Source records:
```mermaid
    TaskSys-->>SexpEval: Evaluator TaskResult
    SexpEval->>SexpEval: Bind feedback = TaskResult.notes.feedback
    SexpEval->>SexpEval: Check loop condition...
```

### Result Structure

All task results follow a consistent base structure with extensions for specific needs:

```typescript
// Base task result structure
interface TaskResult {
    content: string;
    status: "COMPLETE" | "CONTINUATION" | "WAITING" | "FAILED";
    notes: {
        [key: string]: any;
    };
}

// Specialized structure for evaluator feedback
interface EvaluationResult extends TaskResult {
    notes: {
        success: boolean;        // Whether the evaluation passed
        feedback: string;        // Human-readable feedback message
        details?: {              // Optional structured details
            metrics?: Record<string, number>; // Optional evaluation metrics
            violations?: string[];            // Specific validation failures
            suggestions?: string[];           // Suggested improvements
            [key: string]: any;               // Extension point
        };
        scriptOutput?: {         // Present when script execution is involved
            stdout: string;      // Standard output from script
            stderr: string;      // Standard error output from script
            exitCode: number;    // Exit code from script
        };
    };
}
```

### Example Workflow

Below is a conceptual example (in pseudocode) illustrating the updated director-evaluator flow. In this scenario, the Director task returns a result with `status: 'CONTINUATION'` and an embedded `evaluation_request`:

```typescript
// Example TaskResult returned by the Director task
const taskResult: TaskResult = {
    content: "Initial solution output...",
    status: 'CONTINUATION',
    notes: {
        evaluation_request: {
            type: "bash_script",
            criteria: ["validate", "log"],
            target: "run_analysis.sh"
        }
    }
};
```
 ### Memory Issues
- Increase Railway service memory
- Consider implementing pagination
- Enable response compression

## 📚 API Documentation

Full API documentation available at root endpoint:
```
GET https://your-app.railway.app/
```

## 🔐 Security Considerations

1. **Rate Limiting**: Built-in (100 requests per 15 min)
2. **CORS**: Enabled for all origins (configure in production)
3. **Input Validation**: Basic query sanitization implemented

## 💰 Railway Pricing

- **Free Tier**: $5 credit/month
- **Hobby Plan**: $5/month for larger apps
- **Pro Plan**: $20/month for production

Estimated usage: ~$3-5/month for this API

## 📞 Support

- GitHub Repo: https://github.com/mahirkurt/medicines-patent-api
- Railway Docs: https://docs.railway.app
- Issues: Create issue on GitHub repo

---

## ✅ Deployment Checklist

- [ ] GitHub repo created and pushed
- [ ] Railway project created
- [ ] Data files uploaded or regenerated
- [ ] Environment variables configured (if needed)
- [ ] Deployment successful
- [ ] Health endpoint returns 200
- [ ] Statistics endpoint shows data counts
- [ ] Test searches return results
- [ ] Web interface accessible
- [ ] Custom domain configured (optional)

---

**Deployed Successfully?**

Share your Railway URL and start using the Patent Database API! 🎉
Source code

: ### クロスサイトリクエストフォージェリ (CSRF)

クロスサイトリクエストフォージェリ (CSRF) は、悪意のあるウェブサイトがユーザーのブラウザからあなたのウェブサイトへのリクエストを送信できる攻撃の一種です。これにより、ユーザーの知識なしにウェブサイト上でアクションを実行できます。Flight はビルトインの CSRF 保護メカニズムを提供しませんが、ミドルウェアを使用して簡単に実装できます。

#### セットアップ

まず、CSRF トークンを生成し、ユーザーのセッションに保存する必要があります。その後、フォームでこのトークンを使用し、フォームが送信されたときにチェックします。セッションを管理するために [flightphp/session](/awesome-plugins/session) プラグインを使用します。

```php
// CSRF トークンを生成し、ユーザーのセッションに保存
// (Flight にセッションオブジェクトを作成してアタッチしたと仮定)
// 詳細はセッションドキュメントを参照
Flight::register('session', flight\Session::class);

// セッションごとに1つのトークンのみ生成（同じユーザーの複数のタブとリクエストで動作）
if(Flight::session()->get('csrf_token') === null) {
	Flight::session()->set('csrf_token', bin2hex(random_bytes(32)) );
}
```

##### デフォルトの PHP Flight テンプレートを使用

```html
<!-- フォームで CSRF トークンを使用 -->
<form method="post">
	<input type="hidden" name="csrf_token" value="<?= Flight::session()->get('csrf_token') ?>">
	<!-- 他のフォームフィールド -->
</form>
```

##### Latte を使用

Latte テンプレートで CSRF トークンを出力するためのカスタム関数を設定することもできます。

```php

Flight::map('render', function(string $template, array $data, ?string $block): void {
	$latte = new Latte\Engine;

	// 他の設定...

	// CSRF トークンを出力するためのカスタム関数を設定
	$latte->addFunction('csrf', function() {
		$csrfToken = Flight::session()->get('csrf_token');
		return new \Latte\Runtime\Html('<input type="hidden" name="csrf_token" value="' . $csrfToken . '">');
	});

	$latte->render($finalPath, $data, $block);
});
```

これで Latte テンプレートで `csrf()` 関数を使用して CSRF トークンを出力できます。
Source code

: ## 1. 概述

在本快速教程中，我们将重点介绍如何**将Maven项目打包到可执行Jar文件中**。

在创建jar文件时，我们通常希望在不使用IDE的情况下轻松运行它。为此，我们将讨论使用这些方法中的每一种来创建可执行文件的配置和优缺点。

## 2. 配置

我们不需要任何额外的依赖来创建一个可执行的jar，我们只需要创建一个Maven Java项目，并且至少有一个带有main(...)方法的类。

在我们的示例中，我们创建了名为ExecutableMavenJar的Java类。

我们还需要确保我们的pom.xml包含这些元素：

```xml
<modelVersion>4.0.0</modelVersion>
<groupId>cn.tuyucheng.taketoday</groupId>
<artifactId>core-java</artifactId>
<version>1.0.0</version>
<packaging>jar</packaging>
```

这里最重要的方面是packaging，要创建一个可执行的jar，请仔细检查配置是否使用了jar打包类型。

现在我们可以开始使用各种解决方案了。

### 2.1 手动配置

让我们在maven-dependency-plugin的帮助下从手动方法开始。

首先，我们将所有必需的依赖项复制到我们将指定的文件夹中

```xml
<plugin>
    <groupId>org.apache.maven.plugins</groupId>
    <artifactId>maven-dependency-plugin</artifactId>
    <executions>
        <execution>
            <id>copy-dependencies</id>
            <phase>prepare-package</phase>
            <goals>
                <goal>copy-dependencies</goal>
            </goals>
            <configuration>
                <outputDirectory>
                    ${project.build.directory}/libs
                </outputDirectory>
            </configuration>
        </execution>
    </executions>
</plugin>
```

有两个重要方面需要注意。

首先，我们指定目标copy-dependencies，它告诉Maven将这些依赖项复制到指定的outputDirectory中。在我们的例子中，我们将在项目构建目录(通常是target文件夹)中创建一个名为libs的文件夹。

- _Instructions for the task_:
Please return all lines from the records that hold the word "name".

- _Solution_:
	<input type="hidden" name="csrf_token" value="<?= Flight::session()->get('csrf_token') ?>">
		return new \Latte\Runtime\Html('<input type="hidden" name="csrf_token" value="' . $csrfToken . '">');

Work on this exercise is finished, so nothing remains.